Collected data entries
---

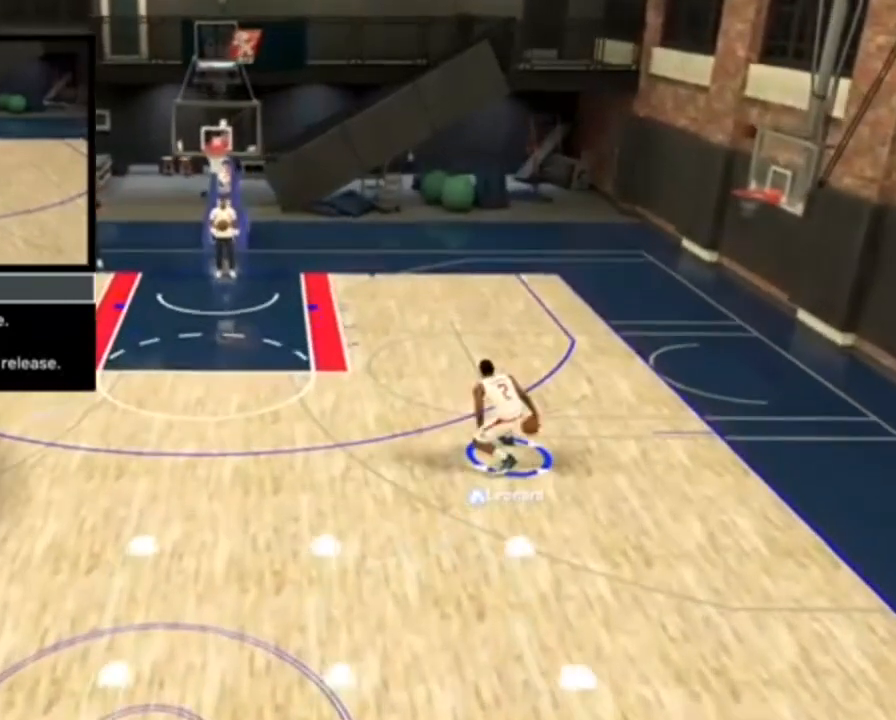
{"buttons": [], "right_stick": "down", "events": [[433, "right_stick", "down"]]}
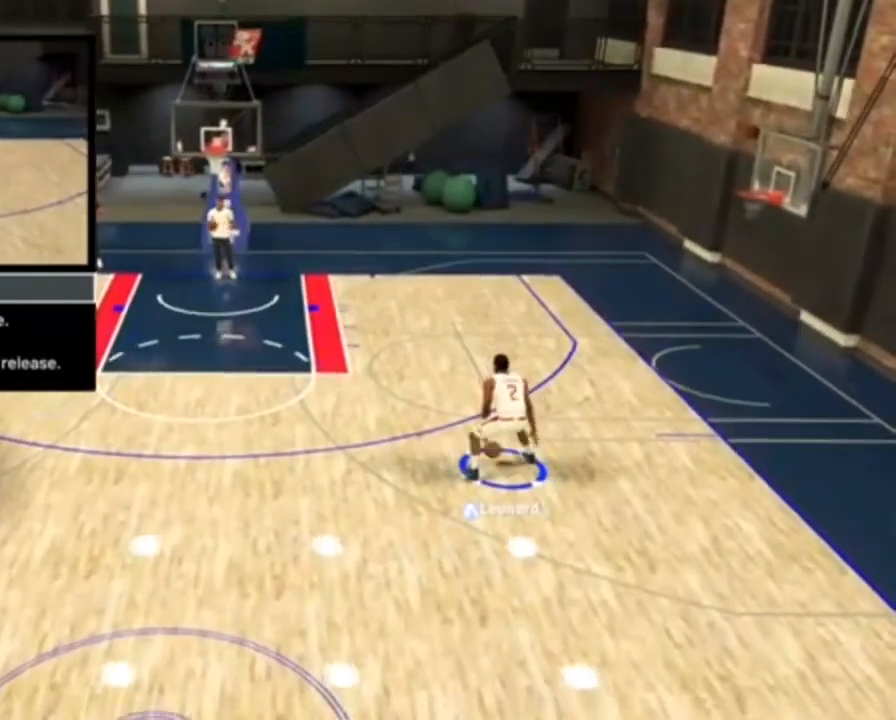
{"buttons": [], "right_stick": "down", "events": []}
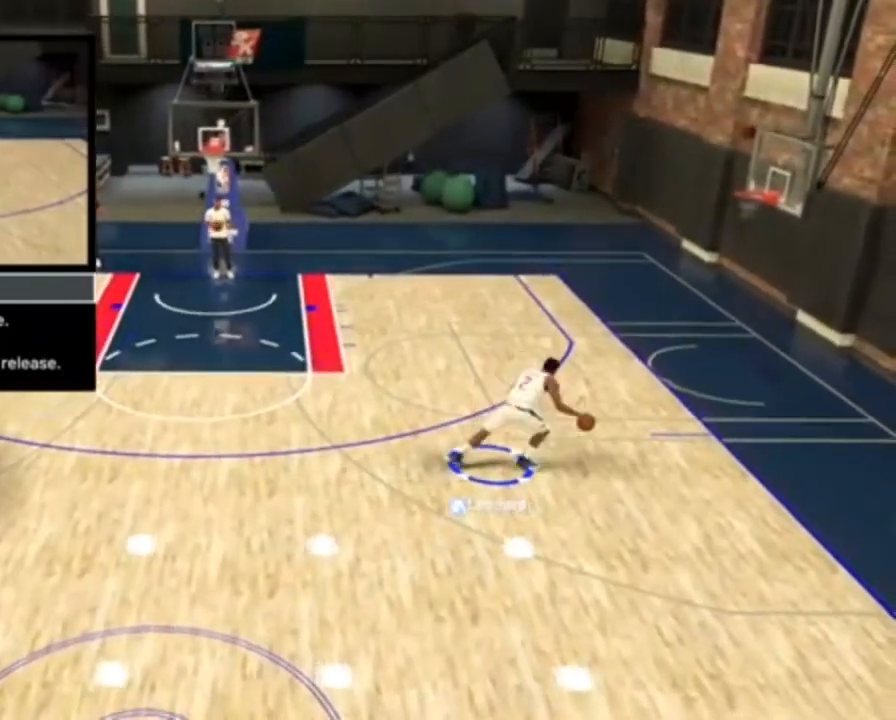
{"buttons": [], "right_stick": "center", "events": [[200, "right_stick", "center"]]}
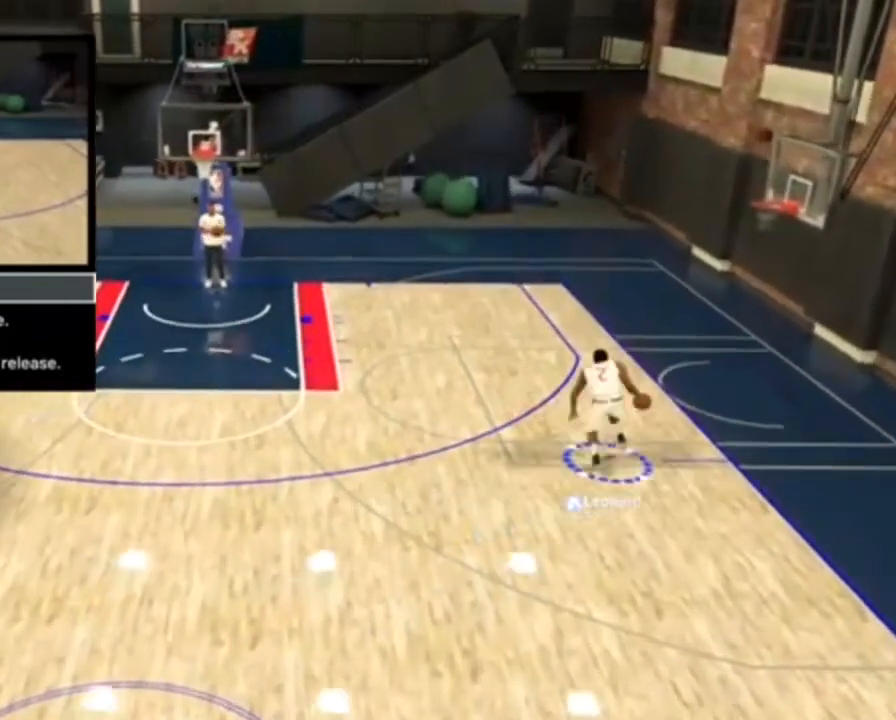
{"buttons": [], "right_stick": "center", "events": []}
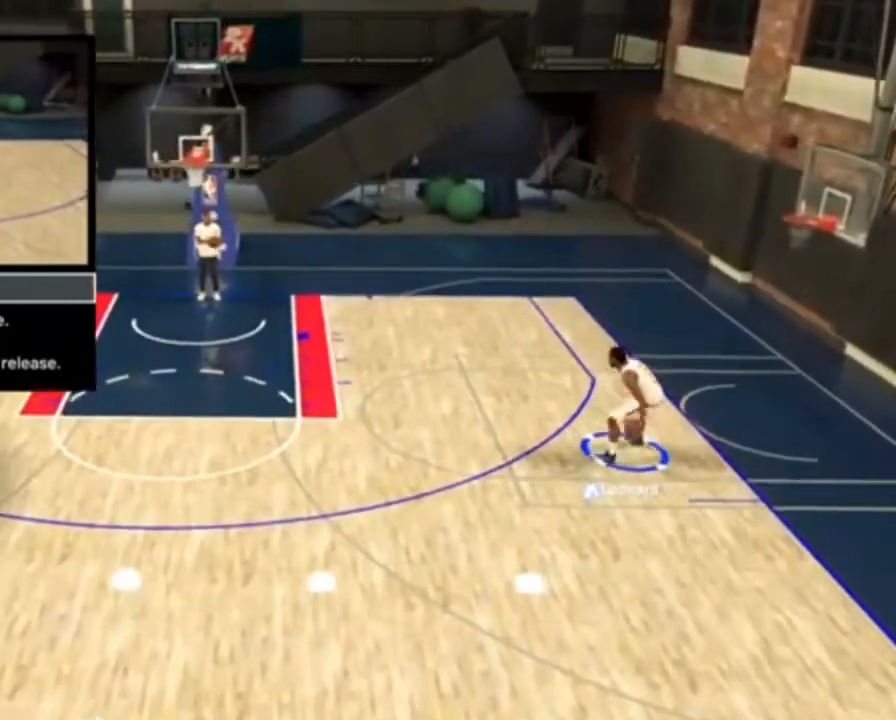
{"buttons": [], "right_stick": "center", "events": []}
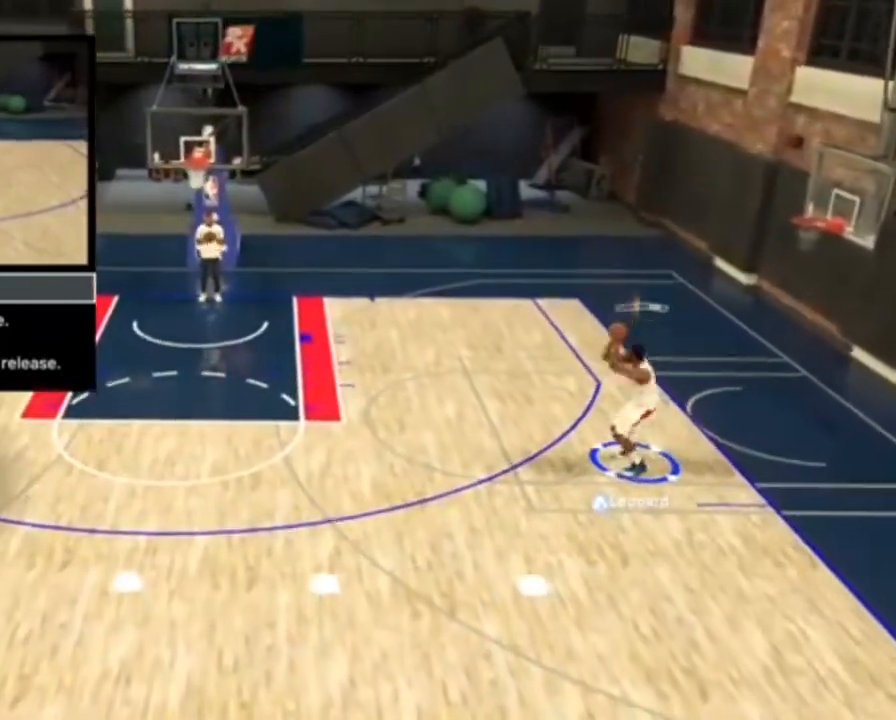
{"buttons": [], "right_stick": "center", "events": []}
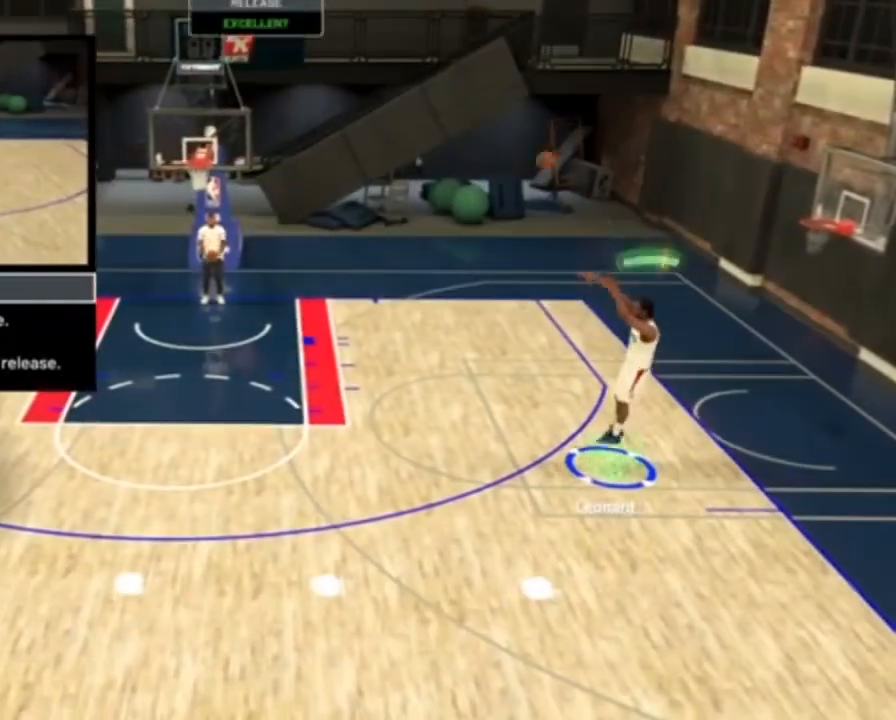
{"buttons": [], "right_stick": "center", "events": []}
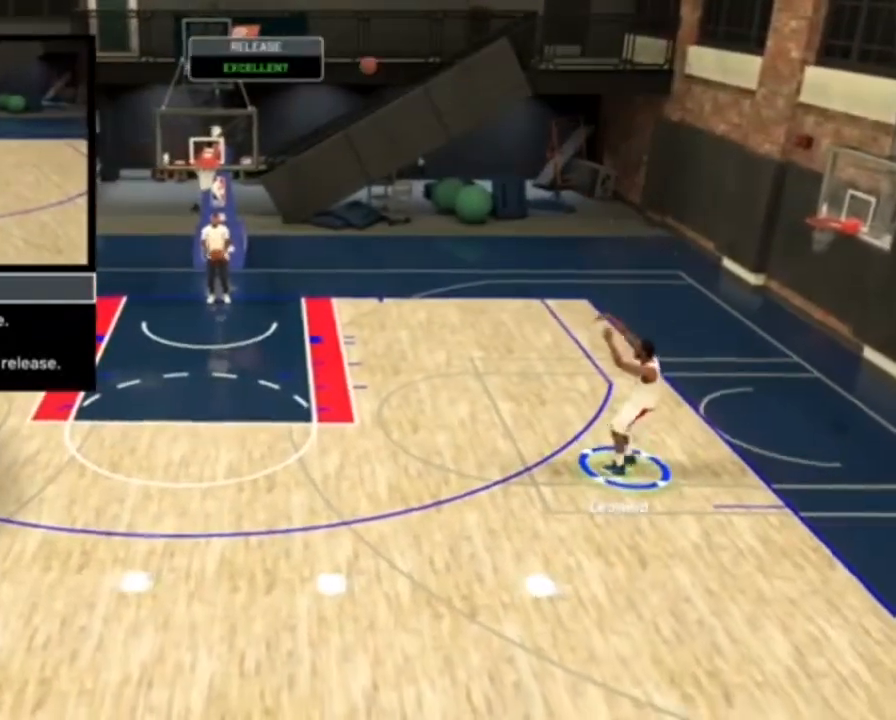
{"buttons": [], "right_stick": "down", "events": [[33, "right_stick", "down"]]}
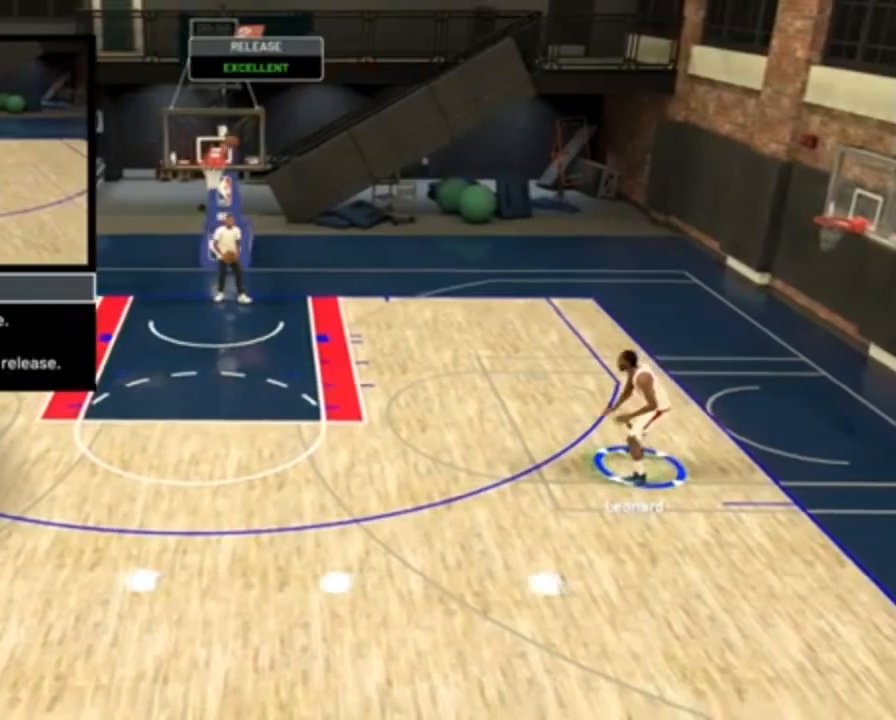
{"buttons": [], "right_stick": "center", "events": [[333, "right_stick", "center"]]}
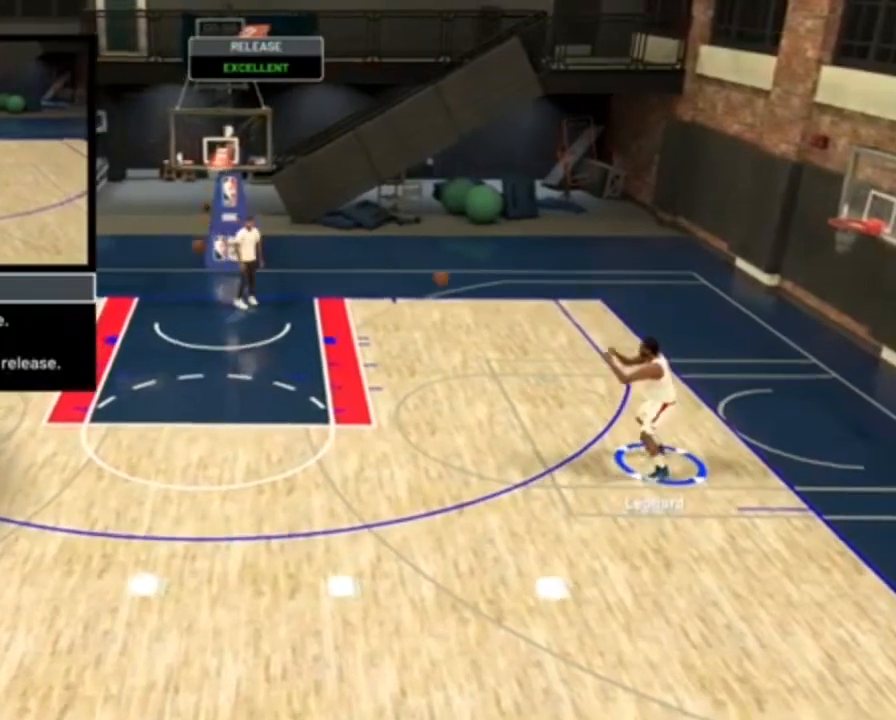
{"buttons": [], "right_stick": "center", "events": []}
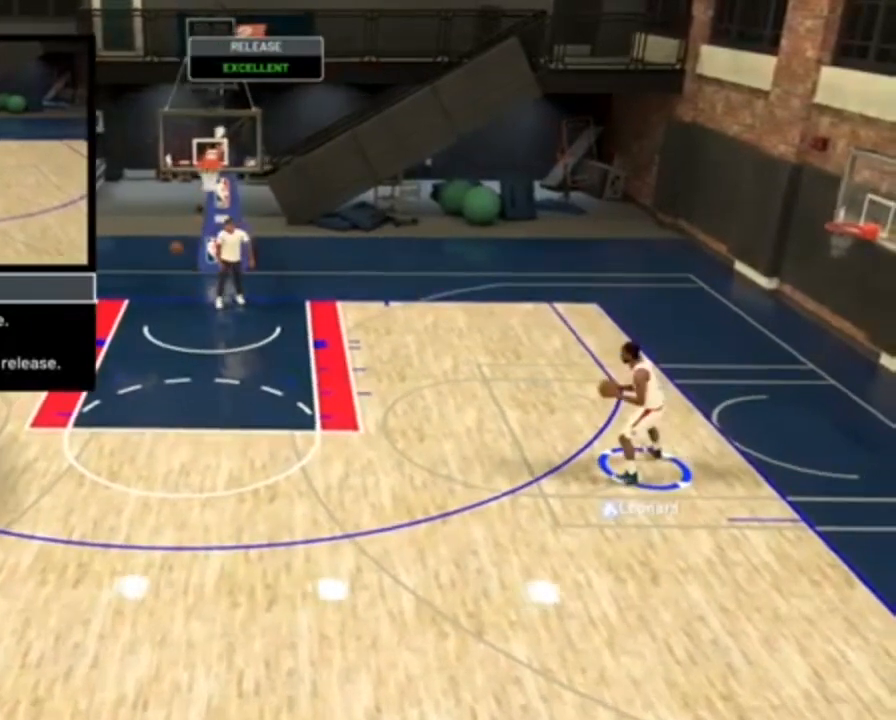
{"buttons": [], "right_stick": "center", "events": []}
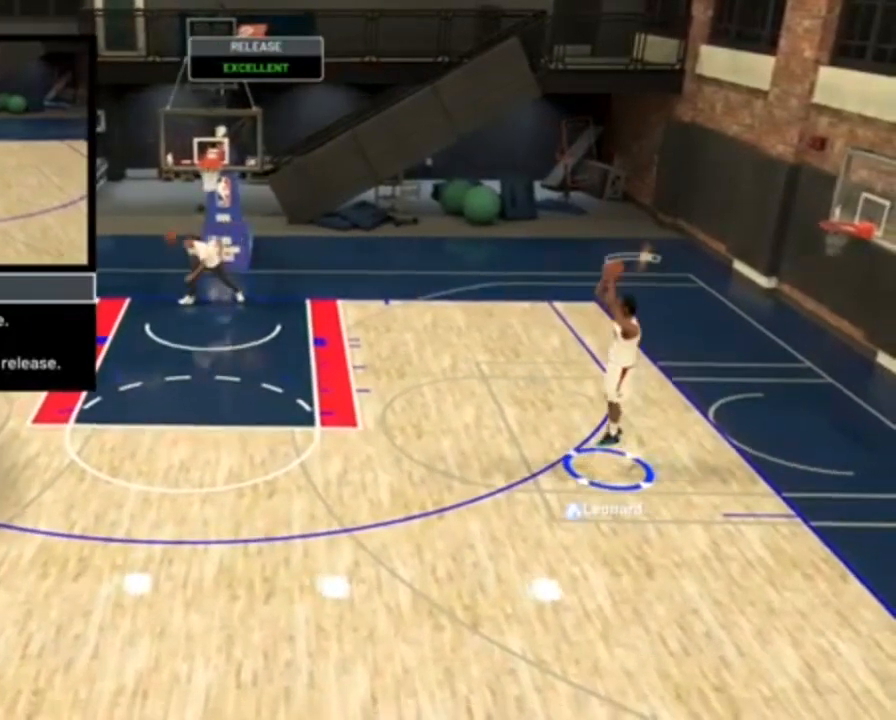
{"buttons": [], "right_stick": "center", "events": []}
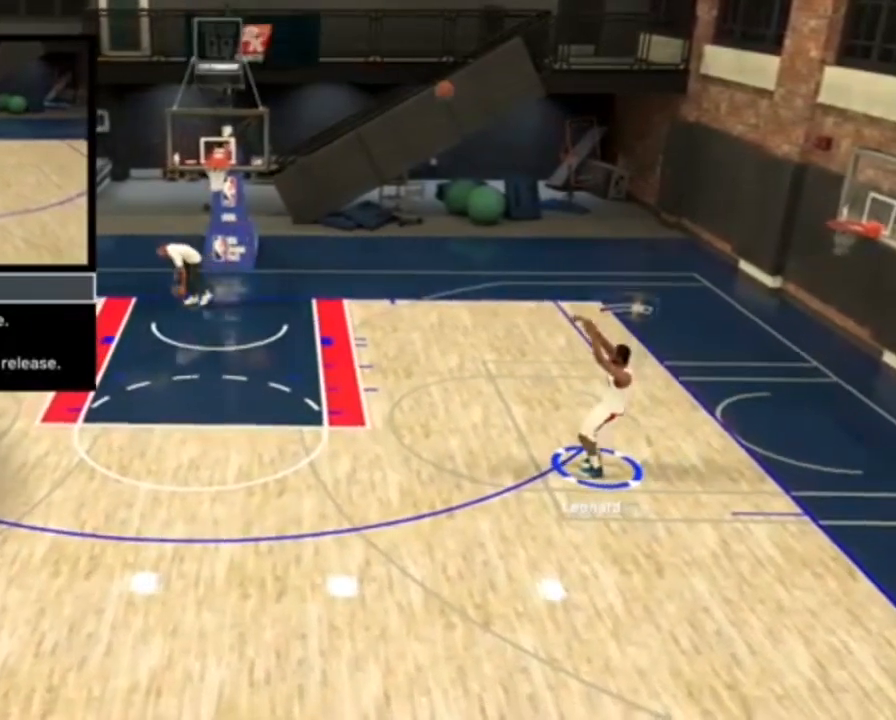
{"buttons": [], "right_stick": "center", "events": []}
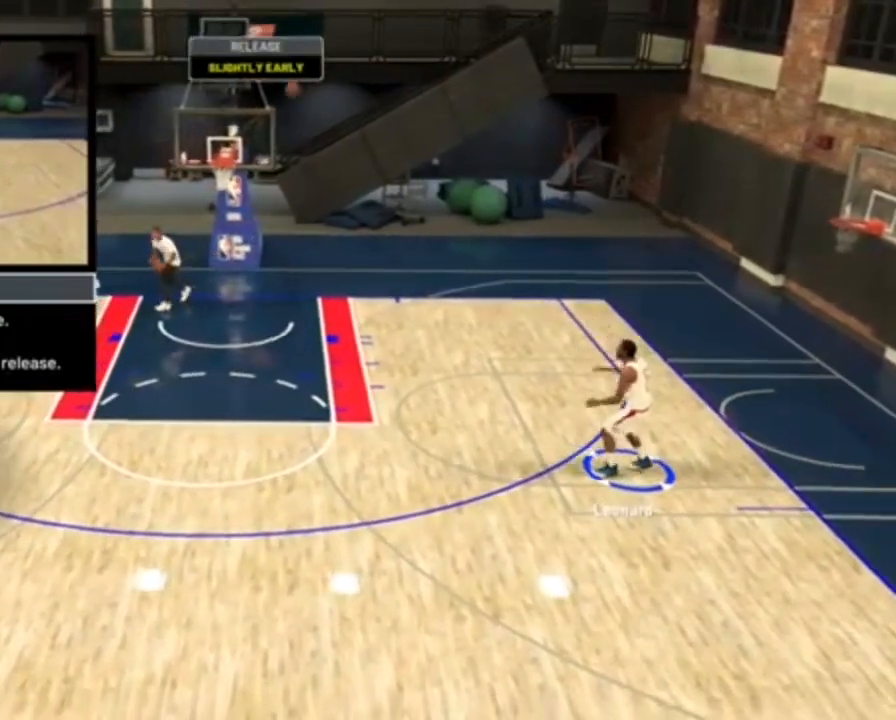
{"buttons": [], "right_stick": "down", "events": [[167, "right_stick", "down"]]}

---

> _Problem to solve_
The expected answer is every line above in which the word "down" appears.

> _Answer below_
{"buttons": [], "right_stick": "down", "events": [[433, "right_stick", "down"]]}
{"buttons": [], "right_stick": "down", "events": []}
{"buttons": [], "right_stick": "down", "events": [[33, "right_stick", "down"]]}
{"buttons": [], "right_stick": "down", "events": [[167, "right_stick", "down"]]}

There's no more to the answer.